Es ging ums blanke Überleben. Als Freya Ottinger noch im Mutterleib lag, wurde ein Darmverschluss festgestellt. Eine Woche vor dem errechneten Termin wurde sie per Notoperation zur Welt gebracht und erhielt einen künstlichen Darmausgang, der erst nach drei Monaten zurückverlegt wurde. Dass Freya Ottinger einmal Mannschaftsmeisterin im Tischtennis (U15) in Baden-Württemberg werden würde, war so ziemlich das Letzte, an das ihre Eltern bei der Geburt dachten. Freya Ottinger leidet seitdem unter Mukoviszidose, einer Stoffwechselerkrankung, bei der die Körpersekrete dickflüssig werden, was zu Funktionsstörungen bei unterschiedlichsten Organen führen kann. „Freya hatte bis zum vierten Lebensjahr regelmäßig Verstopfungen und musste im Krankenhaus mit Einläufen versorgt werden“, erinnert sich Vater Max Rommel.
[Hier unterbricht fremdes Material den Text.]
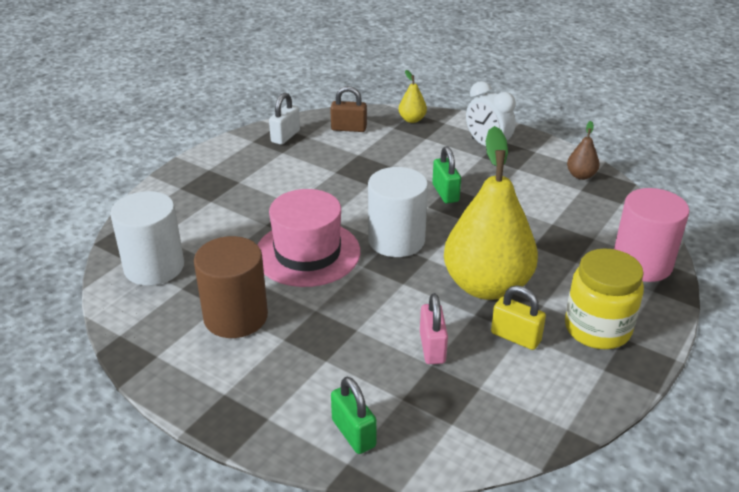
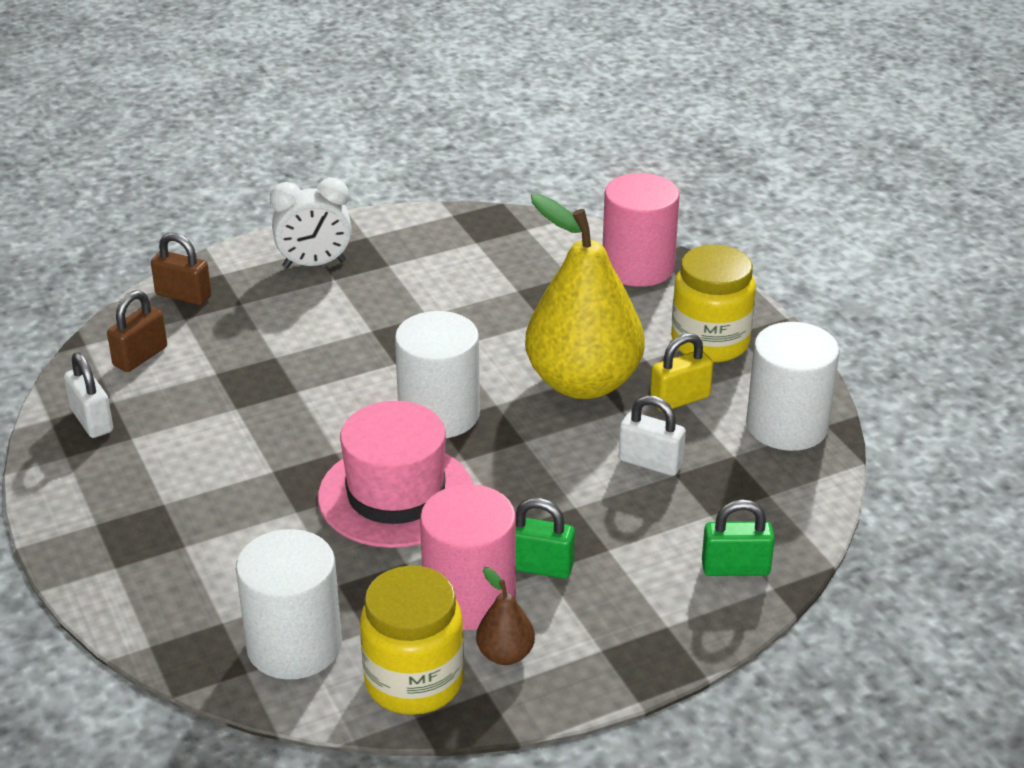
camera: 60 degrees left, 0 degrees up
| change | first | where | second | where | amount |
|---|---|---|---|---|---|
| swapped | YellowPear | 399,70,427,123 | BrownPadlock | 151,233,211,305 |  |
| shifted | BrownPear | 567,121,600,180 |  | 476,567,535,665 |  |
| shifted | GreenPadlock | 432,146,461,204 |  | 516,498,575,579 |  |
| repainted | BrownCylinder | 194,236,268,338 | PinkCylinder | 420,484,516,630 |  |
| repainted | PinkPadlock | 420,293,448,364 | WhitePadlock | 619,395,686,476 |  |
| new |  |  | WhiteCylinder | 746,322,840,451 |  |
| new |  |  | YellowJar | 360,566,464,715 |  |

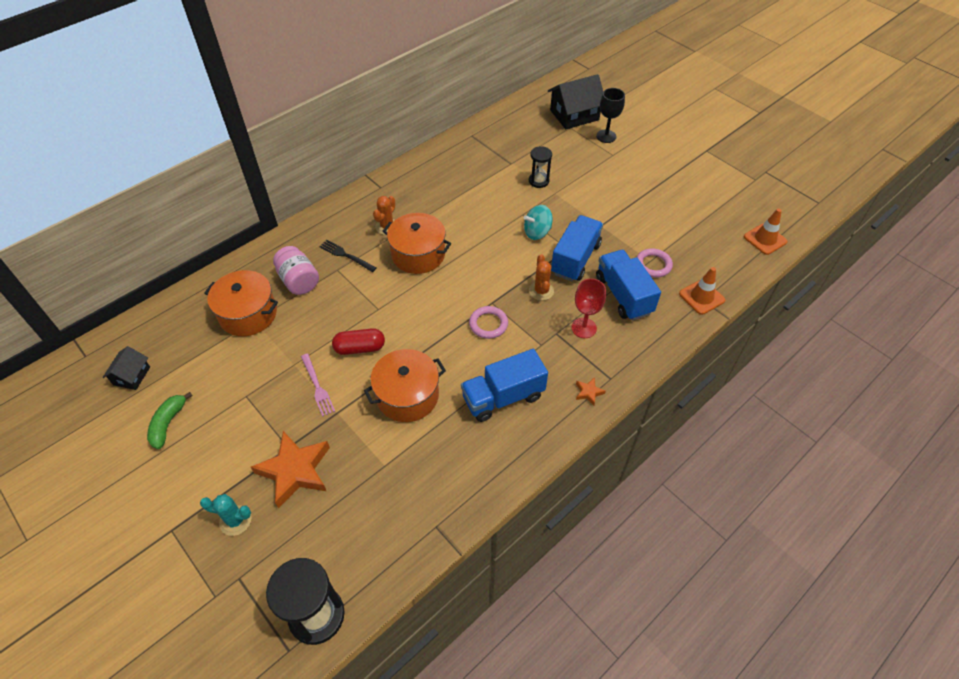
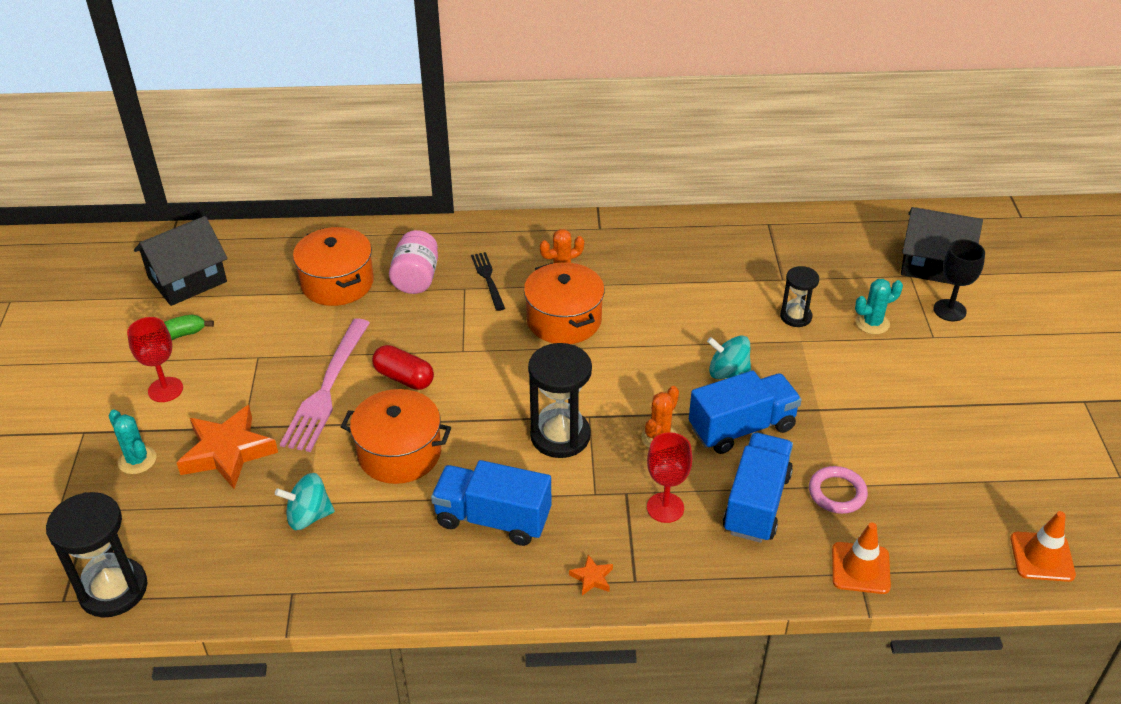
camera: 40 degrees right, 10 degrees down
| change | first | where | second | where | amount |
|---|---|---|---|---|---|
| swapped | PinkRing | 469,306,508,339 | BlackHourglass | 528,343,592,458 |  |
| scaled | BlackHouse | 102,346,150,390 |  | 134,216,227,306 | x1.81 |
| scaled | PinkFork | 301,353,335,417 |  | 280,318,370,452 | x1.85 |
| new |  |  | TurquoiseCactus | 855,279,903,334 |  |
| new |  |  | RedGoblet | 127,317,183,402 |  |
| new |  |  | TurquoiseSpinningTop | 275,473,335,530 |  |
Bei Freya, die den Nachnamen der Mutter trägt, wurde eine besonders schwere Mutation der Mukoviszidose diagnostiziert, die sich auf Bauchspeicheldrüse, Leber, Darm und Lunge auswirkt. Noch heute im Teenager-Alter schluckt sie am Tag 20 Tabletten, inhaliert mit einer Kochsalzlösung und greift morgens und abends zum Asthmaspray. Doch es gibt in der Familie aus Stuttgart-Zuffenhausen seit zwei Jahren eine erfreuliche Entwicklung, die mit der Zulassung zweier Medikamente zu tun hat. „Das hat alles verändert“, erzählt ihr Vater, dessen Familie bei der Finanzierung der Medikamente auch von der Michael-Schumacher-Stiftung unterstützt wurde. So verbesserte sich Freyas Lungenfunktion innerhalb einer Woche um 30 Prozent, zudem regenerierte sich die Leber in weiten Teilen wieder. „Dank des medizinischen Fortschritts können Menschen mit Mukoviszidose durchaus 70 Jahre und älter werden“, erklärt Max Rommel.
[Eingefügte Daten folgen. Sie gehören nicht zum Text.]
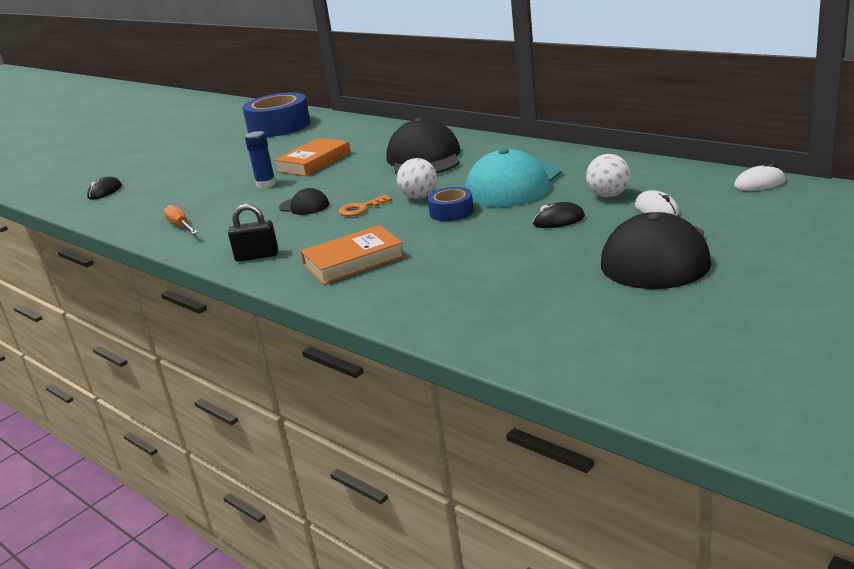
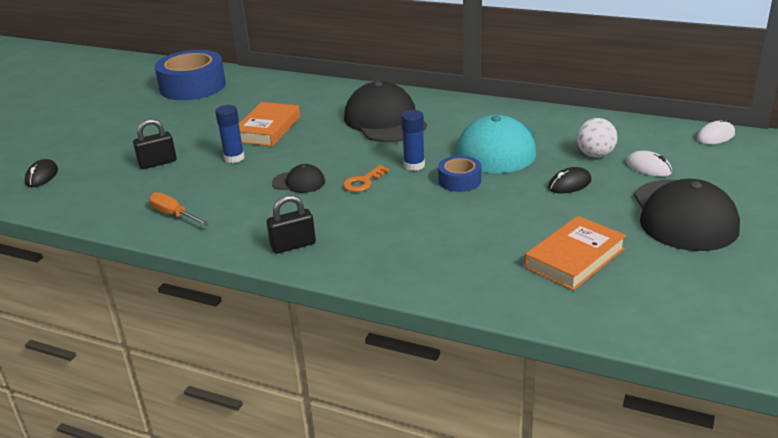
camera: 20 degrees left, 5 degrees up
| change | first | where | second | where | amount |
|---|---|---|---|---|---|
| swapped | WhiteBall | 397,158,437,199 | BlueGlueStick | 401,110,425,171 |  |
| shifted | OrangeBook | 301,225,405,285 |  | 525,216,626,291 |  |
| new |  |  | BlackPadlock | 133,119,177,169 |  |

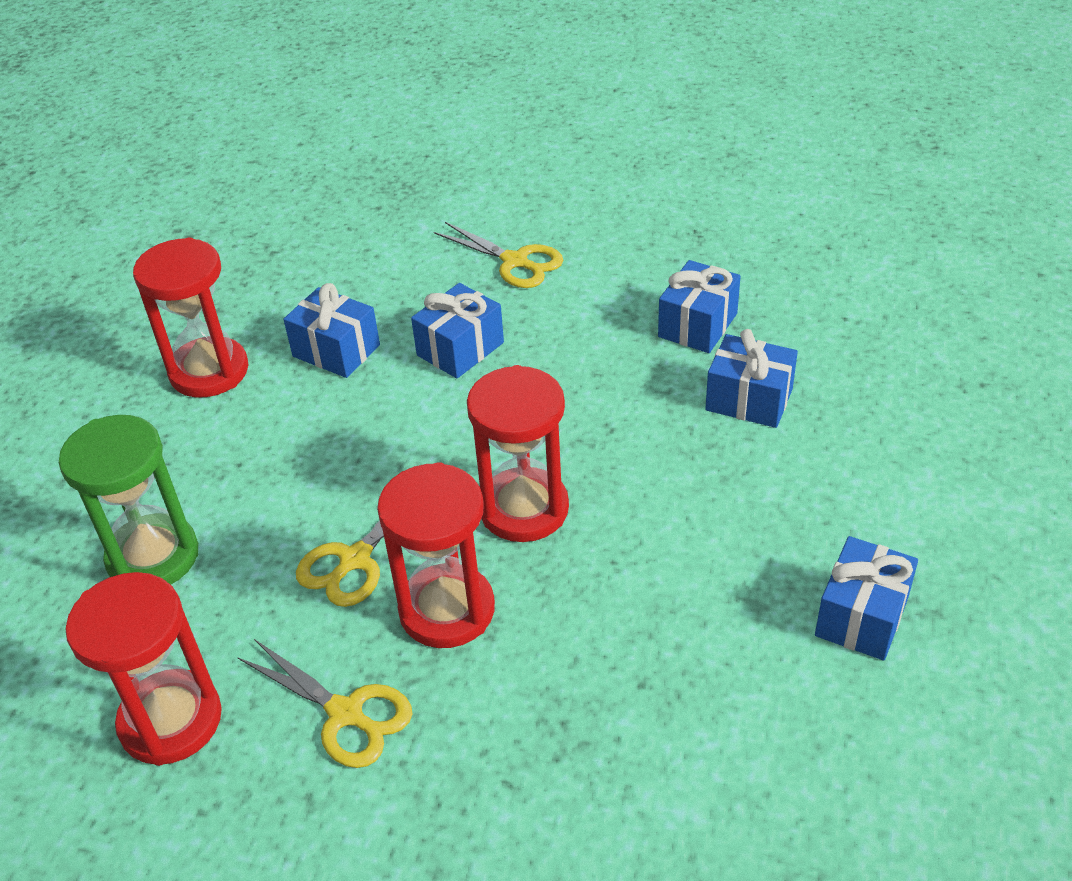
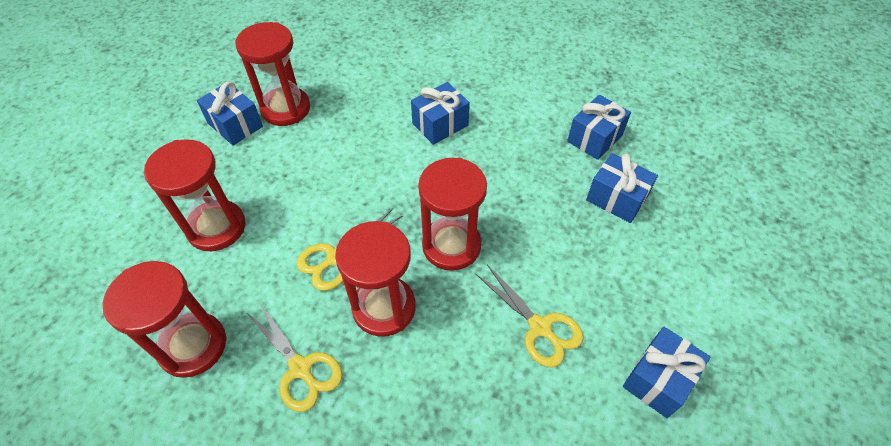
camera: 10 degrees right, 10 degrees up
| change | first | where | second | where | amount |
|---|---|---|---|---|---|
| shifted | YellowScissors | 434,222,563,288 |  | 476,265,583,367 |  |
| shifted | BlueGift | 283,283,380,378 |  | 197,82,263,146 |  |
| repainted | GreenHourglass | 59,415,198,585 | RedHourglass | 144,139,245,251 |  |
Tischtennis hat im Leben von Freya Ottinger früh eine Rolle gespielt. Als sie in der dritten Klasse war, stellten zwei Spieler des TV Zuffenhausen die Sportart in ihrer Schule vor. Freya war sofort ergriffen und schnell erfolgreich, bei den Mini-Meisterschaften im Verein holte sie den ersten Platz. Als die Corona-Pandemie ein Weiterspielen unmöglich machte, organisierte ihr Vater eine wetterfeste Tischtennis-Platte für den Garten. „Freya hat täglich gespielt“, erinnert er sich. Als die Corona-Regeln gelockert wurden, spielte Freya Ottinger beim TV Zuffenhausen im Mädchen- und Frauenteam in der Landesliga. 2021 wurde sie Bezirksmeisterin und qualifizierte sich für die Regions- und die baden-württembergischen Meisterschaften. „Da kam sie konditionell allerdings an ihre Grenzen“, erzählt Max Rommel. Ein Jahr später fiel Friedemann Wagner die aggressive Linkshänderin beim U15-Ranglistenturnier auf. „Ihr Schicksal hat mich bewegt“, erzählt der Tischtennis-Abteilungsleiter des TSV Korntal.
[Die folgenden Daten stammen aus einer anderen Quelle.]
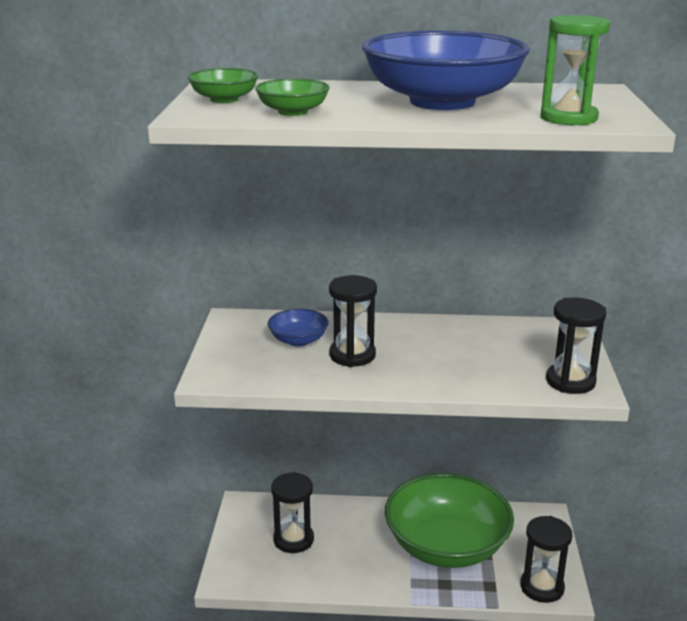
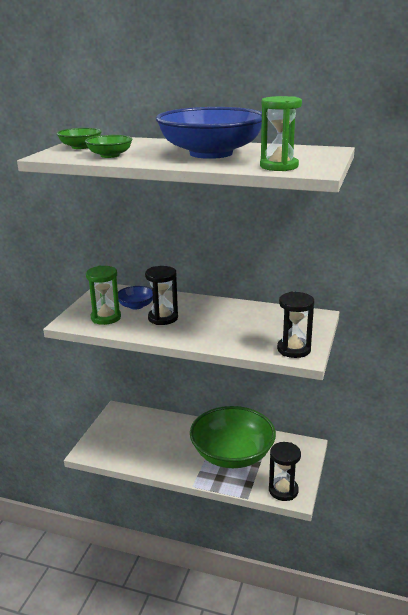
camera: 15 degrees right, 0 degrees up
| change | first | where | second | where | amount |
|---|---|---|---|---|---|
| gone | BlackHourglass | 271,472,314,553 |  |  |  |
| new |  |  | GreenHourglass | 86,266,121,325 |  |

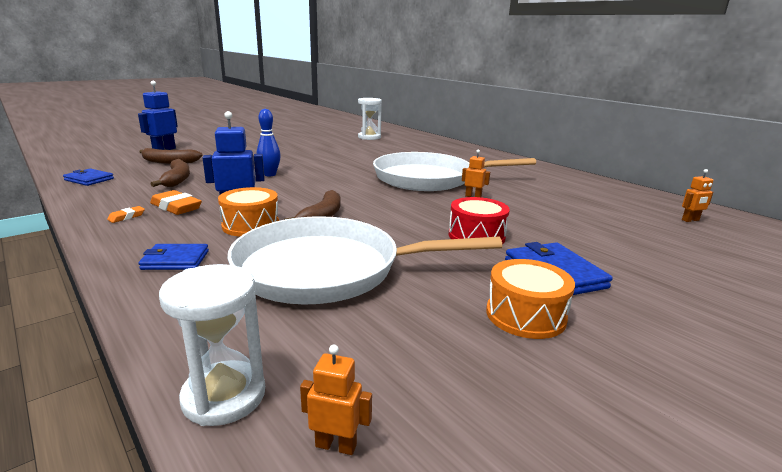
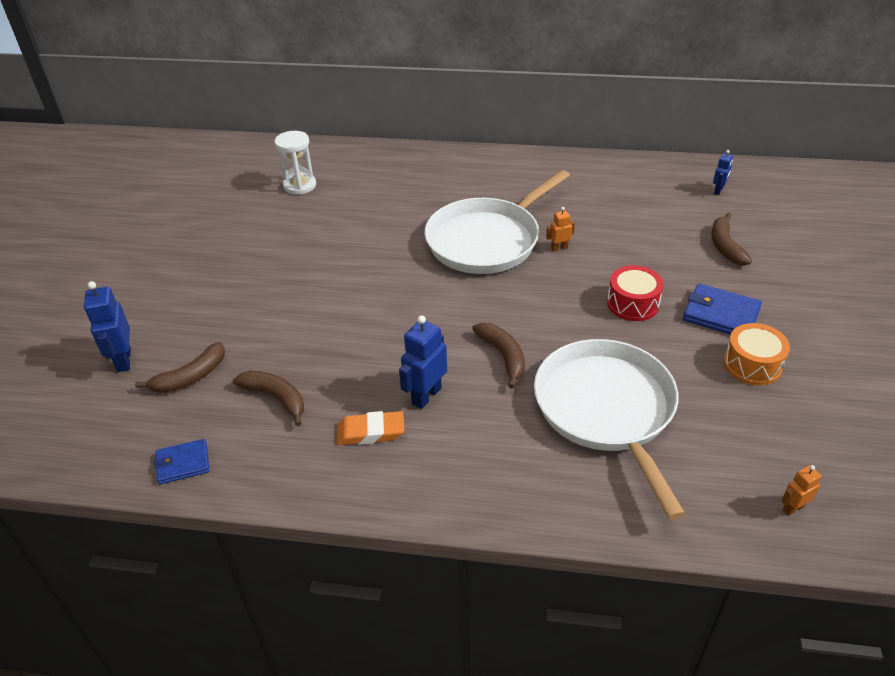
camera: 40 degrees left, 20 degrees up
| change | first | where | second | where | amount |
|---|---|---|---|---|---|
| gone | BlueBowlingPin | 257,109,281,176 |  |  |  |
| repainted | OrangeRobot | 682,169,713,222 | BlueRobot | 713,150,733,195 |  |
| gone | OrangeDrum | 218,187,279,237 |  |  |  |
| gone | OrangeEraser | 107,206,145,223 |  |  |  |
| rotated | WhitePan | 227,216,502,305 |  | 534,339,686,520 | 120 degrees clockwise |
| gone | BlueWallet | 138,244,209,270 |  |  |  |
| gone | WhiteHourglass | 159,264,265,426 |  |  |  |
| new |  |  | BrownBanana | 711,213,752,265 |  |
Da der Verein Mitglied im württembergischen Behinderten- und Rehabilitationssportverband (WBRS) ist, öffnete sich Freya Ottinger der Einstieg in den Para-Sport. „Ich weiß, was es einem gibt, wenn man mit 300 Sportlern, bei denen man bei 95 Prozent die Behinderung sieht, seinen Enthusiasmus für Tischtennis teilen kann“, erklärt Wagner, der wegen einer Darmkrebs-Erkrankung selbst mehrere Jahre Teil der Para-Sportwelt war und bei deutschen Meisterschaften mitgespielt hat. „Ich wollte meine Begeisterung auf Freya übertragen“, sagt Wagner. Gleich bei ihrem ersten Para-Turnier, den deutschen Jugendmeisterschaften, holte sie im März Bronze im Einzel und Silber im Doppel. Landestrainer Momcilo Bojic war so angetan, dass er sie umgehend für die deutschen Para-Meisterschaften der Erwachsenen nominierte, wo sie im Mai mit Maike Bannuscher (Borussia Düsseldorf) im Sindelfinger Glaspalast die Silbermedaille gewann. „Freya würde auch gerne an den Paralympics teilnehmen, aber ihr eigentliches Ziel ist es, bei den Gesunden durchzustarten“, erklärt Max Rommel.
Viermal pro Woche trainiert die 13-Jährige in Böblingen am Schwerpunkt-Stützpunkt, einmal pro Woche beim TSV Korntal. Mit dem U15-Team des TSV wurde sie kürzlich in St. Ilgen baden-württembergische Mannschaftsmeisterin – gegen alle drei Konkurrenten gab es 6:0-Siege. Auch im Verbandsoberliga-Team der Mädchen wurde sie bereits eingesetzt. „Man muss sie manchmal in ihrem Ehrgeiz bremsen“, sagt Max Rommel, der über den Wechsel nach Korntal sehr glücklich ist, „hier hat sie in einem halben Jahr so viele Ranglistenpunkte gesammelt, wie in Zuffenhausen in zwei Jahren.“ Der Weg von Freya Ottinger in den beiden Sportwelten ist noch längst nicht zu Ende.